When renting or visiting an apartment building, there is a reasonable expectation that safety procedures and precautions are in place to protect residents and visitors. Property owners and landlords have a duty to keep apartment complexes safe by making an adequate investment to respond to known and reasonably foreseeable dangerous conditions on the property. Tenants and their guests are called invitees, and landlords owe them the highest duty. On the other hand, a criminal entering the property is more than likely to be classified as a trespasser to whom the property owner owes no duty.
What can a landlord do to protect their tenants and guests?
The higher the density of people living in one space and the fewer security measures there are, the more likely aspiring criminals are to target a building or its surrounding grounds, like the parking lot. Research has shown that security measures do help to deter some crimes, even if security measures cannot eradicate the risk of criminal activity.

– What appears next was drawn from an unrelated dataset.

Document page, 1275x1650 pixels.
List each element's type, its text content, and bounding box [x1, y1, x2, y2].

Thieves might try to gain entrance to apartment buildings, which is why exterior security doors can be as important as an individual locking their door. Adding obvious security cameras, signage and proper lighting can help deter many crimes since violent criminals often target darker outdoor spaces like breezeways, alleys and parking areas, especially if there is no visible presence. When there is a security guard walking around or even motion-activated lights in a parking lot, an opportunistic criminal may decide that a different location is a better option.

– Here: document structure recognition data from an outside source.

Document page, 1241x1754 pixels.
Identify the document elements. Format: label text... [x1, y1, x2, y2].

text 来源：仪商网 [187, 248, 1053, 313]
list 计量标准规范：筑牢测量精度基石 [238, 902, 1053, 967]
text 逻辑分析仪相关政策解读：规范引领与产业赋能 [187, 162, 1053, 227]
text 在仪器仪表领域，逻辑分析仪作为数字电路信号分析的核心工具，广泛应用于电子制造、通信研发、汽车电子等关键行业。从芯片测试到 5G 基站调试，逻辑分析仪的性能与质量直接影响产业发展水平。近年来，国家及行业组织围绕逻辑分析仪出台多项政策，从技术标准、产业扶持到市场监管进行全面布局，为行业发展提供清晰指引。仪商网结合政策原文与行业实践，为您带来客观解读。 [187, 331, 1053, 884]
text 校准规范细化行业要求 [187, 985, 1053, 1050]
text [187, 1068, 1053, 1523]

The question remains – Is the property owner responsible when tenants or visitors become victims of crime?
Was the criminal act reasonably foreseeable?

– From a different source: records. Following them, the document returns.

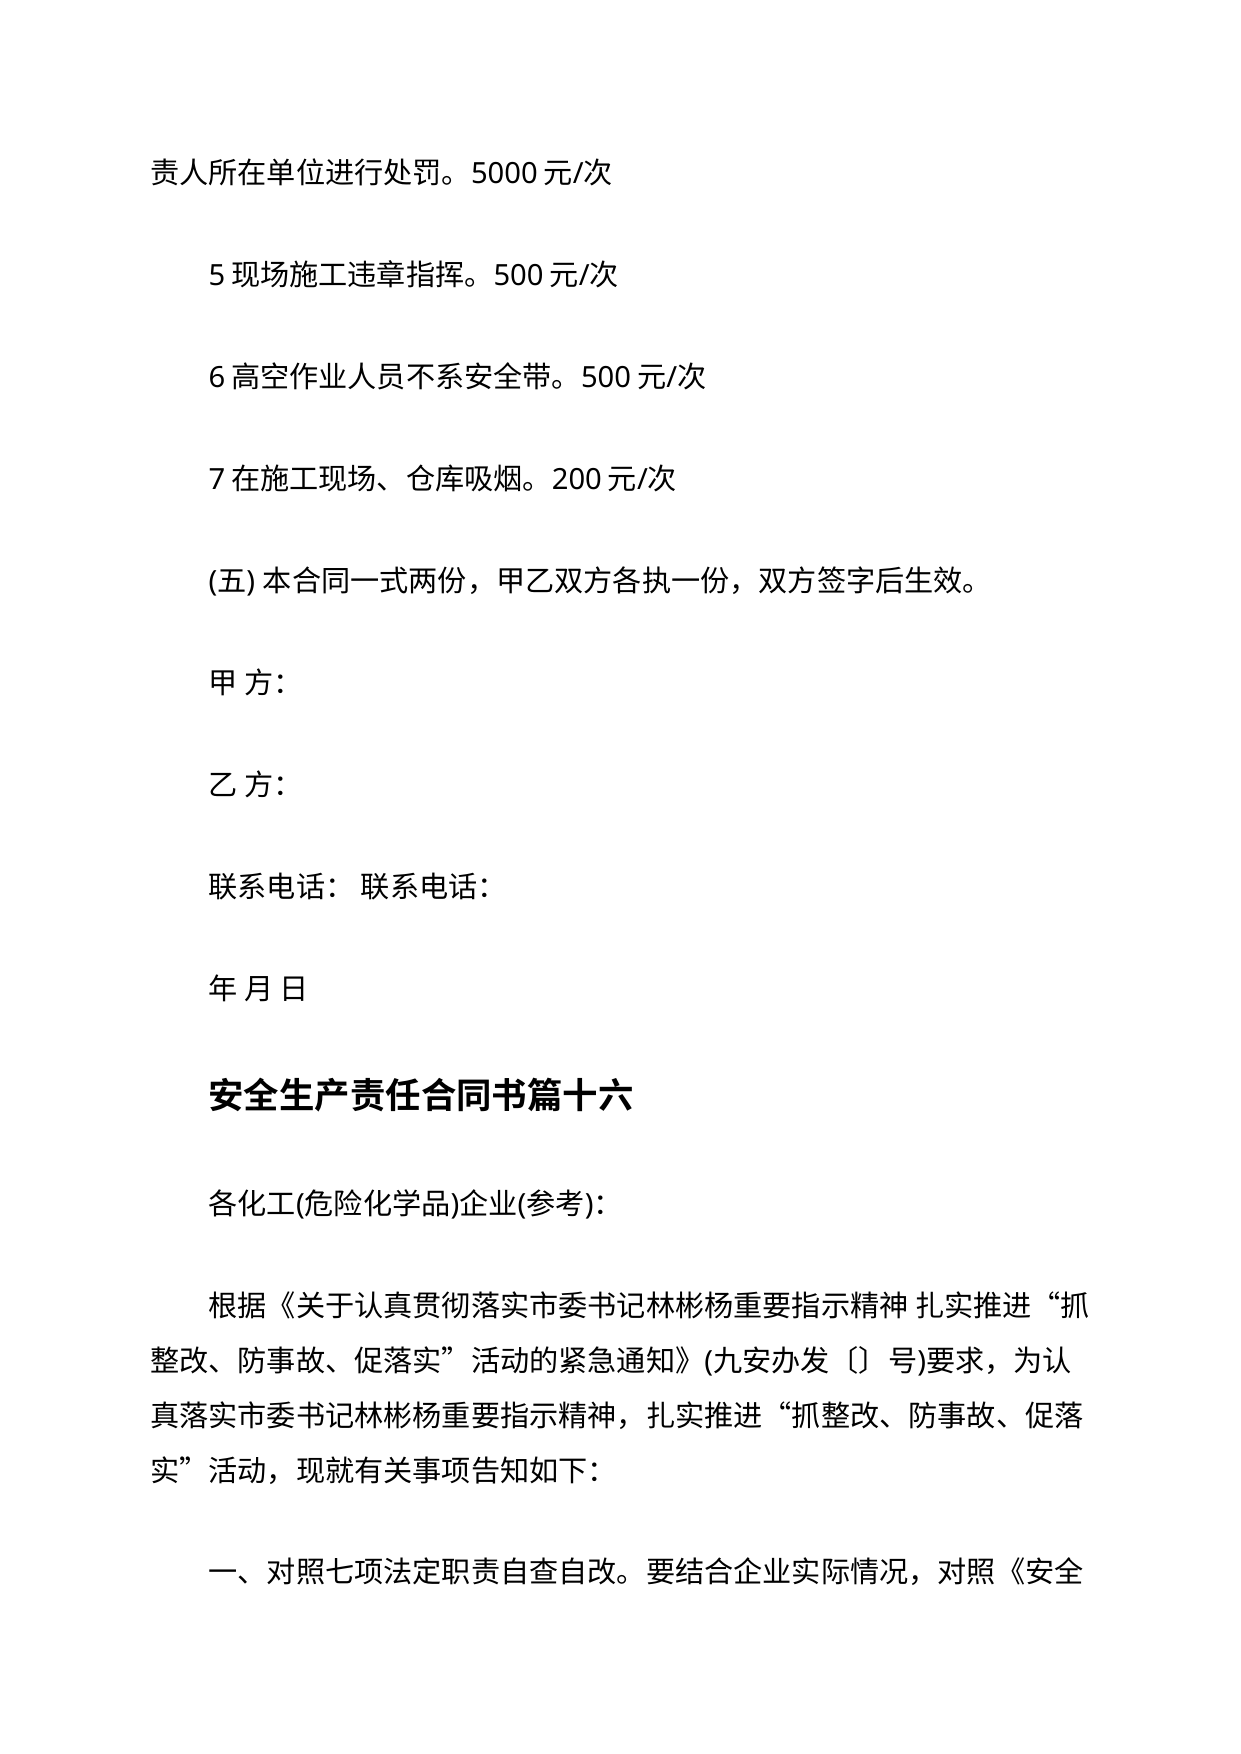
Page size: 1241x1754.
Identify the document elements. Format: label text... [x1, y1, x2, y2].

text 各化工(危险化学品)企业(参考)： [150, 1180, 1090, 1223]
text 乙 方： [150, 762, 1090, 804]
text 联系电话： 联系电话： [150, 863, 1090, 906]
text 6高空作业人员不系安全带。500元/次 [150, 354, 1090, 396]
text 甲 方： [150, 660, 1090, 702]
text 根据《关于认真贯彻落实市委书记林彬杨重要指示精神 扎实推进“抓整改、防事故、促落实”活动的紧急通知》(九安办发〔〕号)要求，为认真落实市委书记林彬杨重要指示精神，扎实推进“抓整改、防事故、促落实”活动，现就有关事项告知如下： [150, 1282, 1090, 1489]
text 年 月 日 [150, 965, 1090, 1007]
text (五) 本合同一式两份，甲乙双方各执一份，双方签字后生效。 [150, 558, 1090, 600]
text 安全生产责任合同书篇十六 [150, 1067, 1090, 1118]
text 5现场施工违章指挥。500元/次 [150, 252, 1090, 294]
text 7在施工现场、仓库吸烟。200元/次 [150, 456, 1090, 498]
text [150, 1549, 1090, 1591]
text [150, 150, 1090, 192]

If a review of the premises where the crime occurred makes it clear that minimal security measures could have protected you, you may have grounds to bring a claim against the landlord or management. Foreseeability generally means – did the landlord or management know or should it have known about the dangerous condition on the property? Unsafe and dangerous conditions can be anything from poorly maintained stairs and walkways, lighting in need of repair, or replacement of broken security cameras.
Premises liability claims often lead to civil litigation. To bring a premises liability claim against a building owner or landlord, you first have to prove your right to be on the property. Your lease gives you that right. Your invitation from a tenant gives you that right, and any legitimate purpose you have to be on the property gives you that right. The next step is to prove that the landlord either broke a law or ordinance or failed to adhere to its own policies or procedures or was negligent in how it maintained its facilities. Certain kinds of criminal activities are reasonably predictable, which means that landlords should recognize these risks and take steps to minimize them.
Landlord and property management owe those legitimately on the property a duty to exercise ordinary care in response to any reasonably foreseeable dangerous condition on the premises. Typically, lawsuits against property owners and property management are derived from a failure to respond to criminal activity on and in the area of the premises, perhaps most often, assaults, robberies, shootings and sexual assaults, poor or inadequate lighting – particularly in parking areas, breezeways and common areas; stairs and walkways in a state of disrepair; inadequate locks on doors and windows. Liability on the part of the property owner and management requires some form of negligence. If you can prove negligence, you might have a case for a premise liability claim.